2:04 AM

Jaman Nuh (The Day of Noah)



Jaman Nuh (The Day of Noah)

Pada jaman dahulu, suatu kota yang sibuk, berkembang dengan pesatnya di bawah bayang- bayang gunung yang sepi di Italia. Suatu kali, gempa besar mengguncang kota itu dengan hebatnya. Namun orang-orang di sana sangat sombong, keras kepala dan merasa sudah hidup dengan sangat nyaman; karena itu mereka tetap tinggal. Jauh sebelumnya, kota besar itu sangat berkilau lebih dari yang pernah ada: bangsawan Roma yang kaya suka berkumpul di permandian umum, lukisan dinding yang baru berkilauan di vila-vila berornamen, kesukariaan Dionysian berlanjut dengan kebebasan yang ditemukan.

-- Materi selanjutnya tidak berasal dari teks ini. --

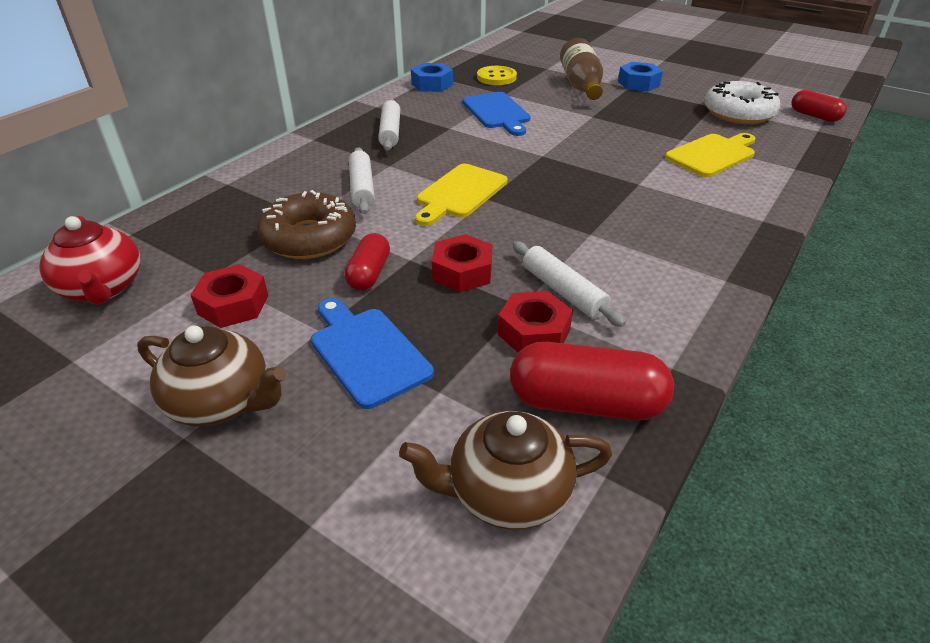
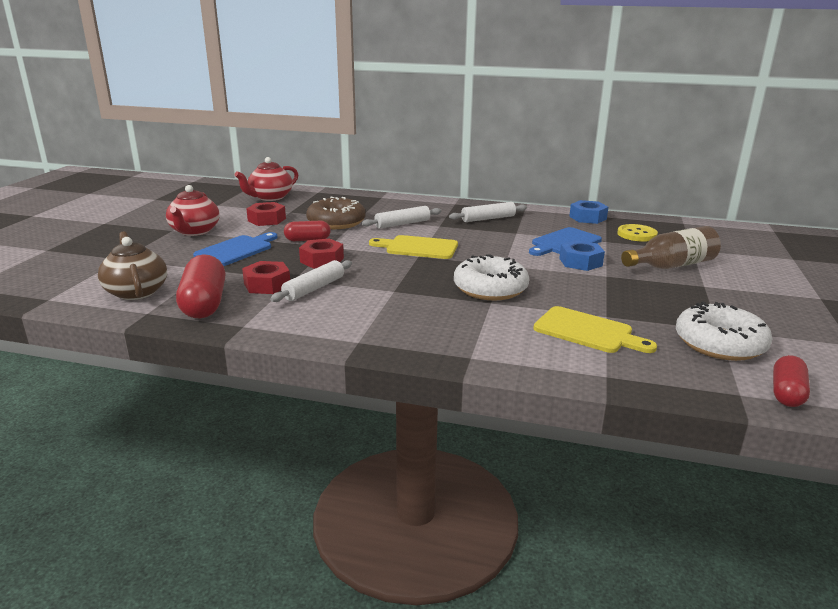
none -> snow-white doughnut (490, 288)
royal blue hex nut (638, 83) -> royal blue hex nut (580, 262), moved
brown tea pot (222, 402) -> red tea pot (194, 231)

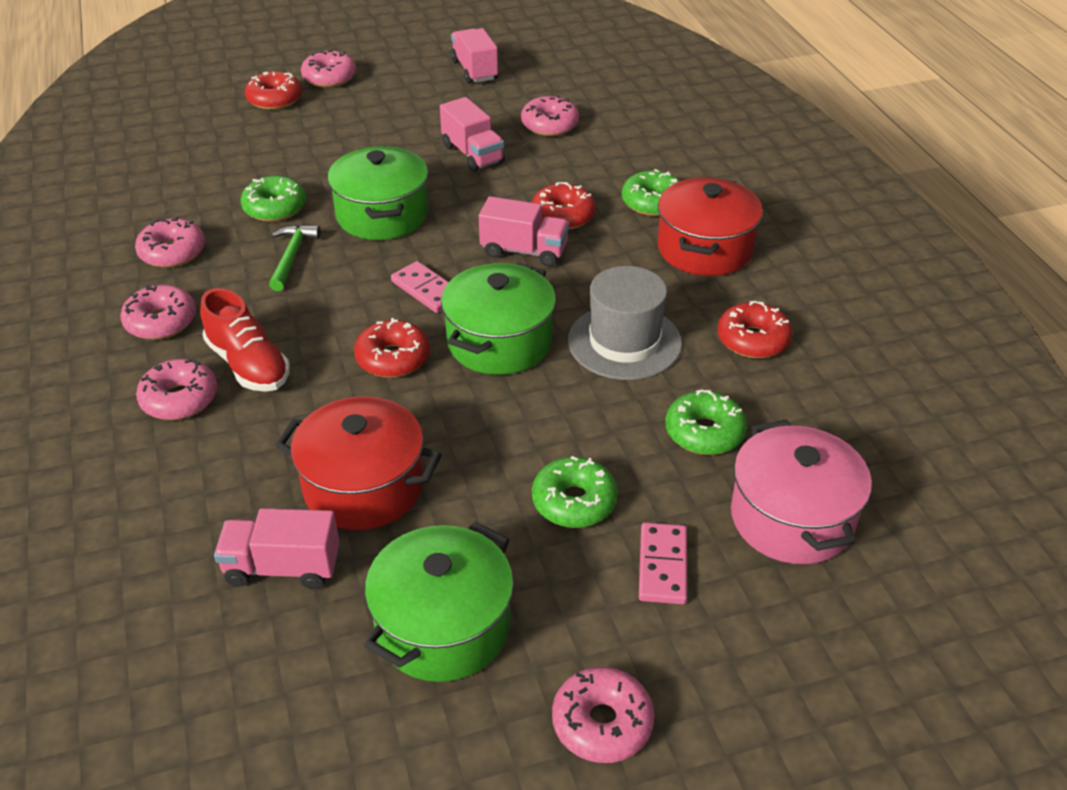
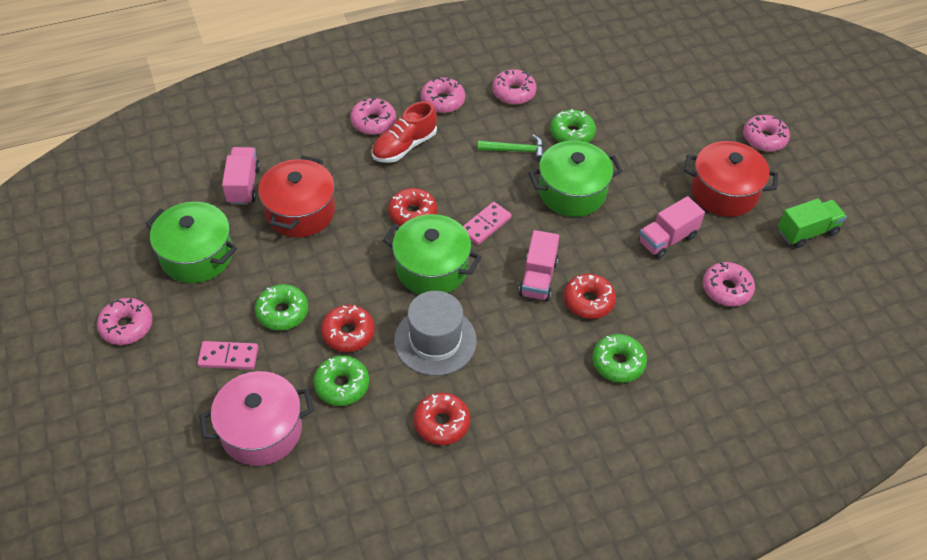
red doughnut (275, 99) -> red doughnut (348, 333), moved
red pot (704, 249) -> red pot (724, 192), moved
rosy toy truck (474, 70) -> leaf-green toy truck (807, 232)

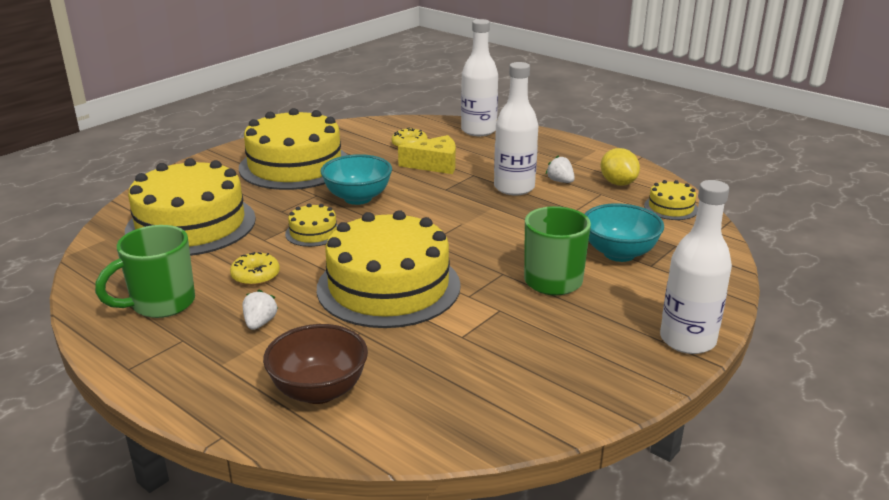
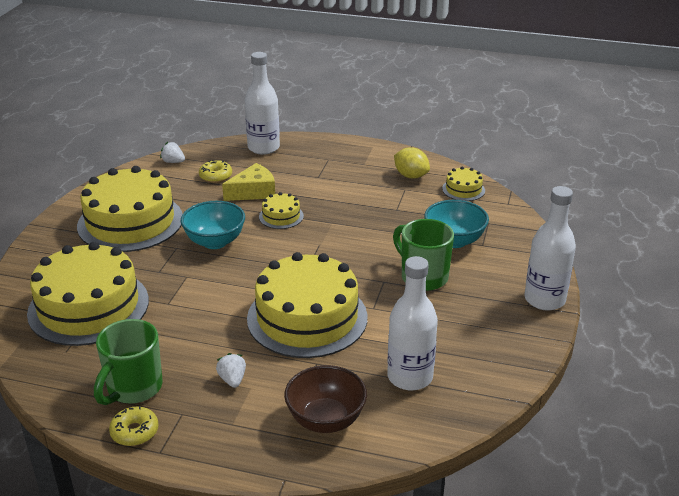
bright yellow doughnut (255, 276) -> bright yellow doughnut (134, 432), moved
bright yellow cake (313, 232) -> bright yellow cake (281, 216), moved
snow-white bottle (514, 188) -> snow-white bottle (410, 377), moved
snow-white toy strawberry (560, 181) -> snow-white toy strawberry (173, 162), moved

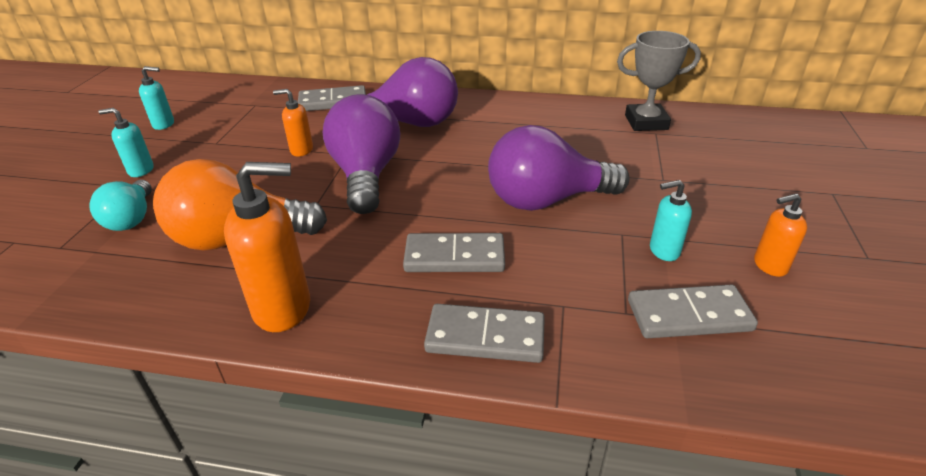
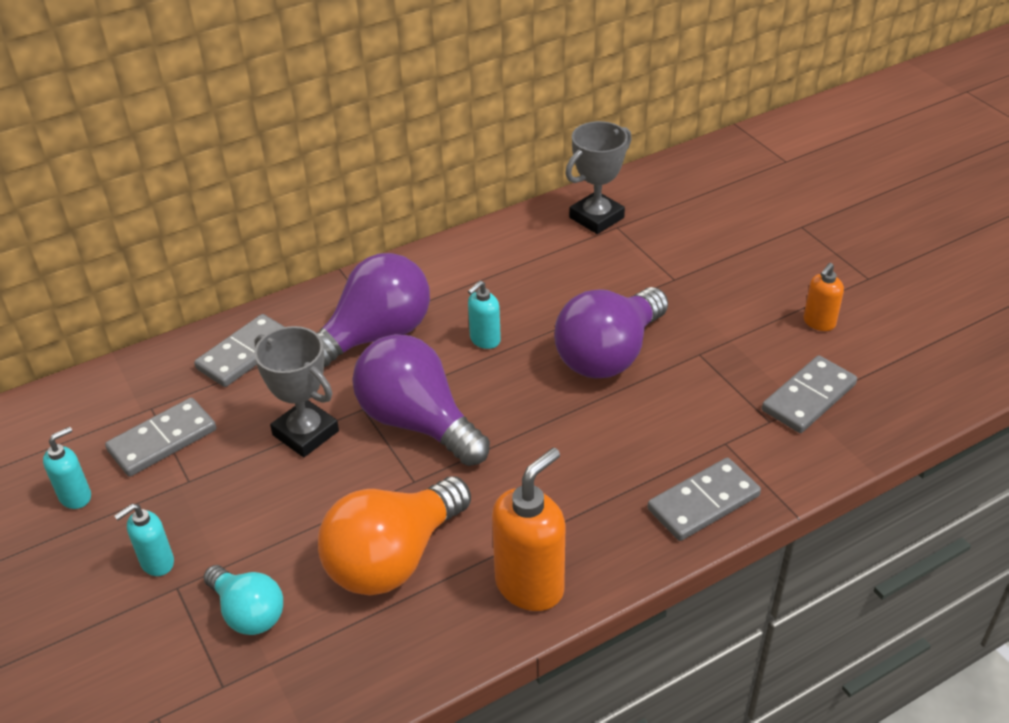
ash-grey domino tile (454, 257) -> ash-grey domino tile (162, 440), moved
turquoise pump bottle (663, 251) -> turquoise pump bottle (484, 340), moved
orange-coloured pump bottle (301, 150) -> ash-grey prize cup (305, 433)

Namun pada pukul 1.30 dini hari tanggal 24 Agustus 79 SM, gunung yang mereka abaikan keberadaanya itu meletus. Bencana itu memusnahkan kota dengan sangat cepat sehingga orang-orang di dalamnya tertahan dan terkubur dalam sikap badan yang sedang sekarat. Lautan abu panas dan lumpur mengubur semua dan membekukan orang-orang tersebut dalam posisi terkejut, ketakutan dan kaget luar biasa. Mereka bisa hidup sedemikian dekat dengan gunung itu tentunya mereka percaya bahwa gunung itu sedang tidur. Bagi banyak orang, bahkan peringatan suara gemuruh dan sejarah daerah tersebut mengenai gempa-gempa misterius yang pernah terjadi sepertinya tidak dianggap sebagai ancaman yang serius. Lagi pula, mereka menikmati gaya hidup yang mewah di lereng gunungnya, sehingga peringatan-peringatan itu dengan gampangnya diabaikan. Terlambat bagi orang-orang di Pompeii untuk mengetahui bahwa yang sebenarnya sedang tertidur bukanlah gunungnya melainkan mereka! Sekarang kecuali bagi mereka yang dengan bijaksana meninggalkan kota itu, tidur panjang itu masih menjadi hal yang permanent.

Tidur yang Berbahaya
Seperti halnya penduduk kota kuno Pompeii hidup tanpa kuatir, kita juga hidup dalam keadaan terbius yang membahayakan. Tua atau muda, kaya atau yang ingin menjadi kaya, semuanya ada di bawah obat bius yang sama. Kenaifan yang membuai kita adalah hasil dari pengabdian kita kepada banyak hal yang berlebihan : berlebihan dalam kekayaan, dalam peningkatan diri, dalam kesenangan, makan, minum dan segala hal yang berhubungan dengan kenikmatan jasmani. Di kantor, di universitas, bahkan terkadang di dalam keluarga menjanjikan hal yang berlebihan – makan di kafe setelah jam kerja, mobil mewah, dan perjalanan memakai kapal pesiar setelah lulus kuliah. Tidak ada orang yang dapat berhenti bermimpi. Kita mungkin tidak bermain lotere sama sekali, tetapi tak seorangpun akan menolak membayangkan menang lotere dalam satu malam!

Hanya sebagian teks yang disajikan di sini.